Real estate and capital markets investors will be spared from the proposed capital gains tax for at least a year or two as the modalities are yet to be formulated.

The National Treasury and the Kenya Revenue Authority have not worked out the specifics of reintroducing the tax category, but the initial draft regulations are expected by March.

Cabinet secretary Henry Rotich told the Star that among issues being reviewed include the sectors to be targeted and the tax rate to be imposed.

“Consultations between the National Treasury and KRA are ongoing but we have nothing tangible as yet. We have to decide on which sectors to be targeted and will have something indicative out by March,” he said.

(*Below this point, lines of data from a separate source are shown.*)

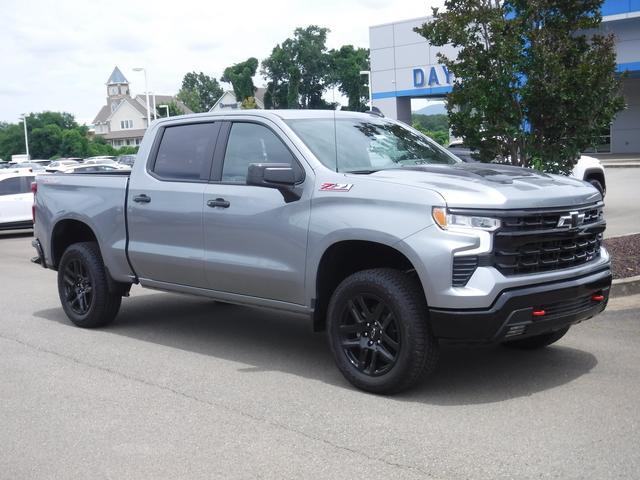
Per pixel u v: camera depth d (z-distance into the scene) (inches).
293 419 196.7
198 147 267.1
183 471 166.4
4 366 253.6
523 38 364.2
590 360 239.8
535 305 200.2
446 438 180.1
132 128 5049.2
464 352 254.8
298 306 234.4
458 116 378.9
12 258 580.1
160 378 236.2
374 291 209.3
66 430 193.0
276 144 242.7
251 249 243.0
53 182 320.2
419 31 380.8
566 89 353.7
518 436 179.5
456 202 197.6
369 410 201.5
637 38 1391.5
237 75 3186.5
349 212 215.0
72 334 300.0
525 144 373.7
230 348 272.2
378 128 261.6
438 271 195.5
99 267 300.8
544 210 204.2
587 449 170.6
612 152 1772.9
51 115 4662.9
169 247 269.7
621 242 435.8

“I will probably have to clarify on the tax in my budget statement for the 2014/15 financial year,” Rotich said.

The Income Tax Act is to be amended to reintroduce the tax category aimed at squeeze more from wealthy property sellers as part of measures to boost “fairness and equity in the tax system”.

“The Government has initiated a review of the capital gains tax under the Income Tax Act with a view to formulating modalities for its effective enforcement. This will allow wealthier members of our society to also make a token contribution toward our national development agenda,” Rotich said in his June statement.

The capital gains tax was abolished in 1985 to spur investments in properties and securities markets, but the sectors have since grown exponentially. Its reintroduction will see the taxman take a share of gains made whenever land, houses, stocks, bonds and similar assets are sold.

Rotich however recently indicated that the tax may initially target the real estate sector, sparing the capital markets. The regulations being formulated will state the percentage to be charged on capital gains.

According to KRA, real estate and securities sectors have grown “many times over” but tax revenues from these sectors have not increased correspondingly.

“This is where money is, but legislation has to be in place. So, there is not much we can do except to urge Parliament to enact such legislation,” Njiraini said earlier in the year.

Analysts argue that reintroduction of the tax will have to be well thought-out lest it stifles homeownership at a time when the largest segment of the population cannot afford their houses.